Dissertation 1 - Le bonheur est-il une affaire de raison?

Pour les élèves, il s'agit d'un sujet "assez banal" selon Gilles Vervisch. Il implique deux notions au programme: le bonheur et la raison. "La problématique de base, la raison est-elle un obstacle au bonheur? Le bonheur est-il une affaire de raison?", ébauche l'enseignant. Deux courants de pensée peuvent être attendus dans les copies. D'abord, les stoïciens grecs.

"Ils pensent que le bonheur est une affaire de raison, qu'il faut être raisonnable pour être heureux", détaille le professeur.

Pour démontrer la pensée inverse, les philosophes en herbe pouvent citer la philosophie d'Emmanuel Kant. "Il dit plutôt qu'on ne peut pas savoir comment être heureux puisqu'on ne sait pas ce qu'est le bonheur. Il est donc difficile de l'atteindre".

Ce qu'il fallait éviter

Réciter son cours sans faire attention à la question. "Il ne fallait pas trop réciter son cours sur le bonheur", et "ne pas dévier sur le désir". Mais globalement, le sujet n'était "pas trop piégeux", selon Gilles Vervisch.

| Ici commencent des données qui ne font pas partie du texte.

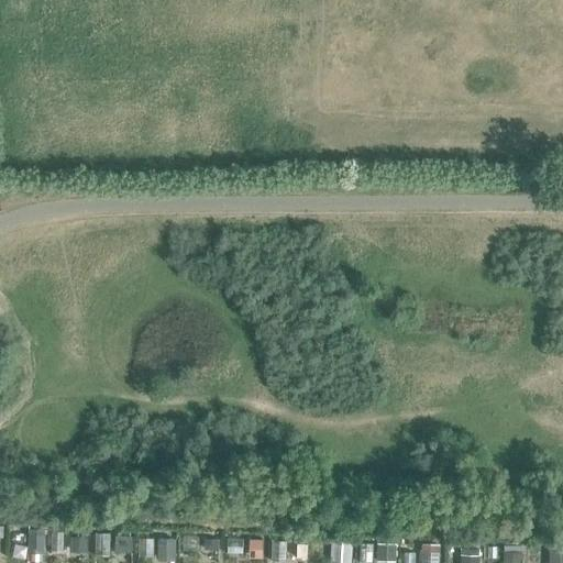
[(111,553),(111,532),(97,532),(97,553),(111,553)]
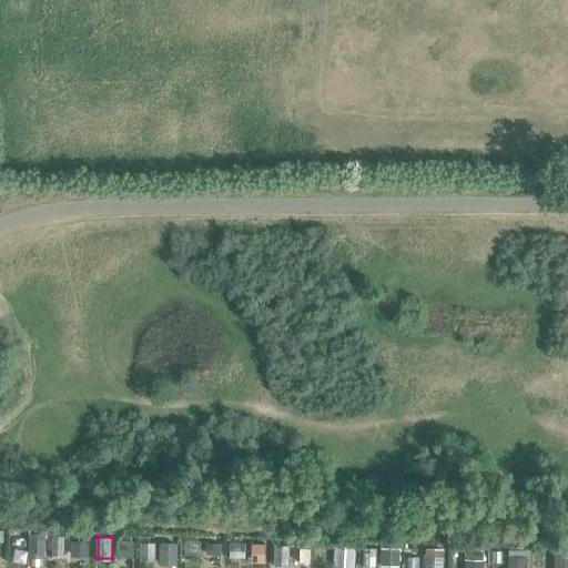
[(29,555),(46,556),(46,539),(30,539),(29,555)]
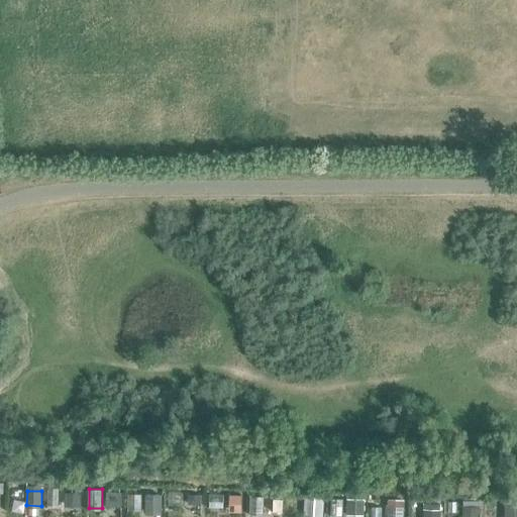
[(109,491),(107,504),(121,507),(123,493),(109,491)]
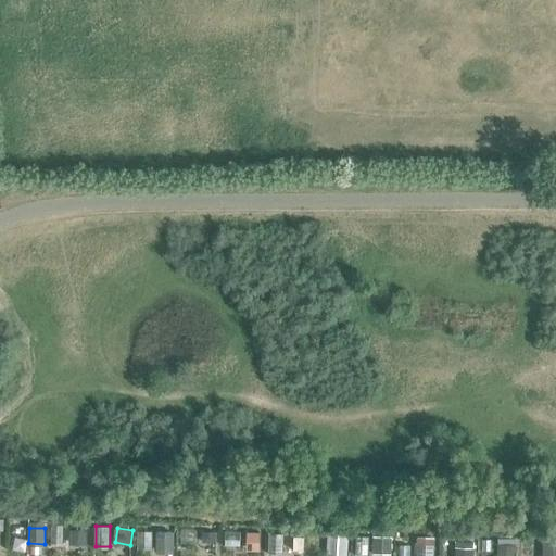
[(174,553),(175,530),(156,529),(155,552),(174,553)]
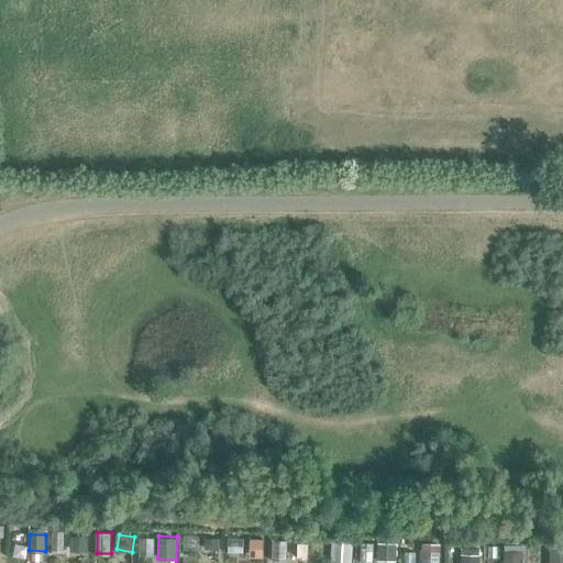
[(72,550),(88,551),(89,538),(73,537),(72,550)]
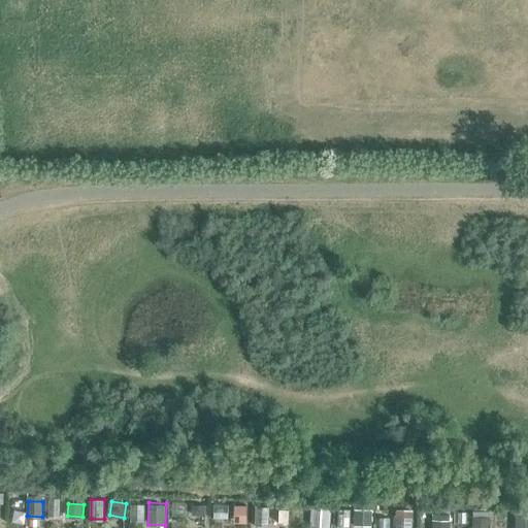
[(131,504),(132,520),(145,519),(144,504),(131,504)]
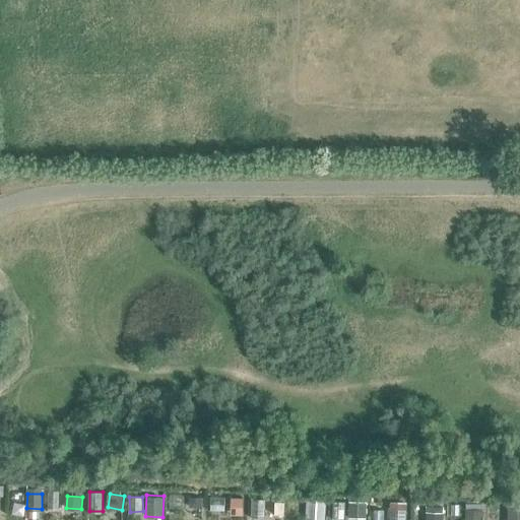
[(305,519),(325,519),(326,498),(307,497),(305,519)]
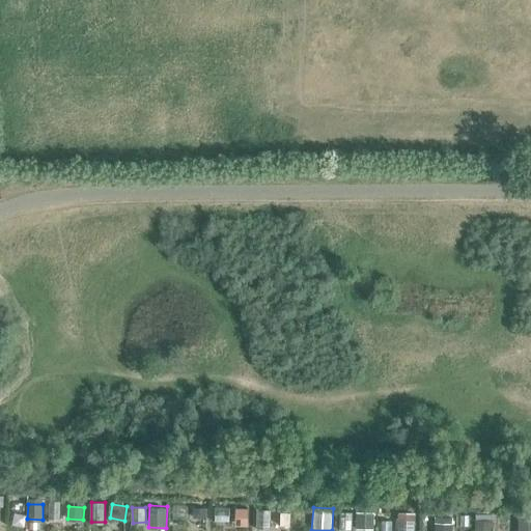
[(398,511),(396,530),(415,530),(417,512),(398,511)]
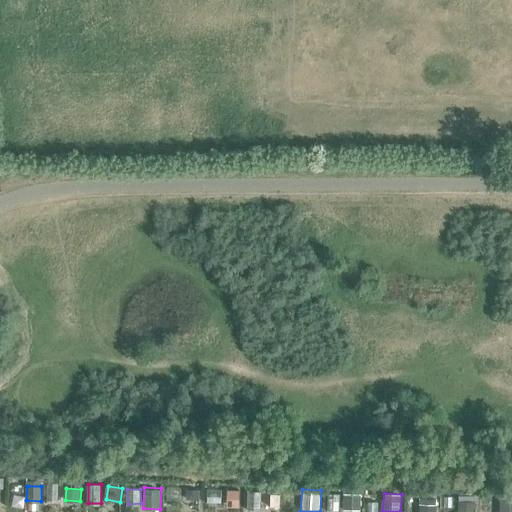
[(511,511),(511,501),(500,501),(499,511),(511,511)]
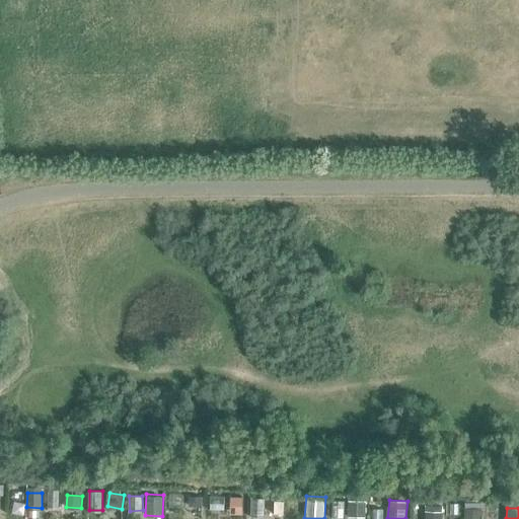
[(426,518),(442,518),(443,510),(427,509),(426,518)]
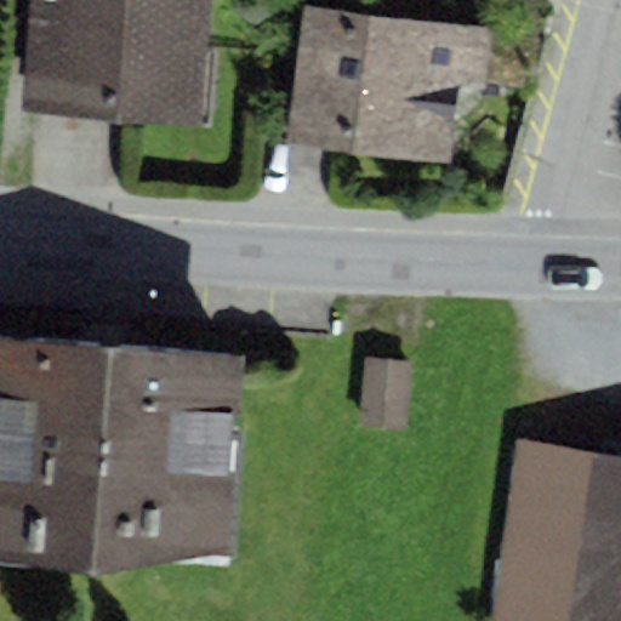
[(211,0),(29,0),(21,110),(74,115),(129,119),(201,125),(211,0)]
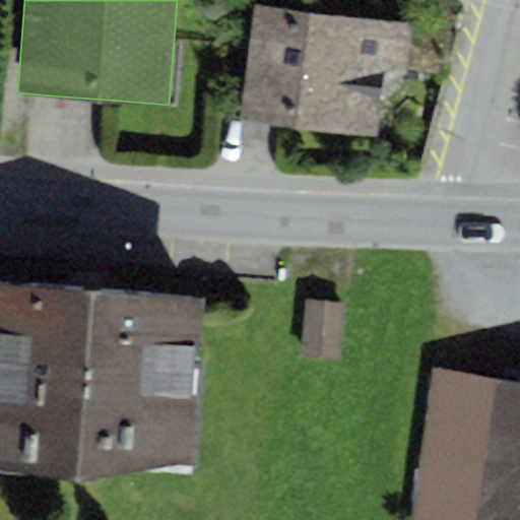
[(453,29),(253,6),(240,121),(374,137),(382,67),(447,75),(453,29)]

Dissertation 2 - Vouloir la paix, est-ce vouloir la justice?

C'est le sujet glissant, car, contrairement à la justice, la paix n'est pas une notion au programme. "La difficulté réside dans le fait de savoir si l'on parle de justice à titre individuel ou collectif", estime le professeur.

"Il y a aussi une notion un peu cachée dans ce sujet, celle de l'État et de la politique".

Dans les auteurs qui pouvent agrémenter les copies, Thomas Hobbes qui s'intéresse à l'état de nature et pense qu'on peut "maintenir la paix en portant atteinte à la justice". Blaise Pascal peut aussi être attendu.

Ce qu'il fallait éviter

Parler trop d'actualité. Le risque pour les élèves est de "trop faire du café du commerce", craint le professeur de philosophie. Autre piège, trop réciter le cours sur la justice et la politique, au risque de passer à côté de la notion importante de paix. Ce sujet étant un peu plus corsé, les correcteurs devraient être plus indulgents et ouverts à la réflexion, surtout sur le concept de paix.

SÉRIE TECHNOLOGIQUE

Dissertation 1 - L'art nous apprend-il quelque chose?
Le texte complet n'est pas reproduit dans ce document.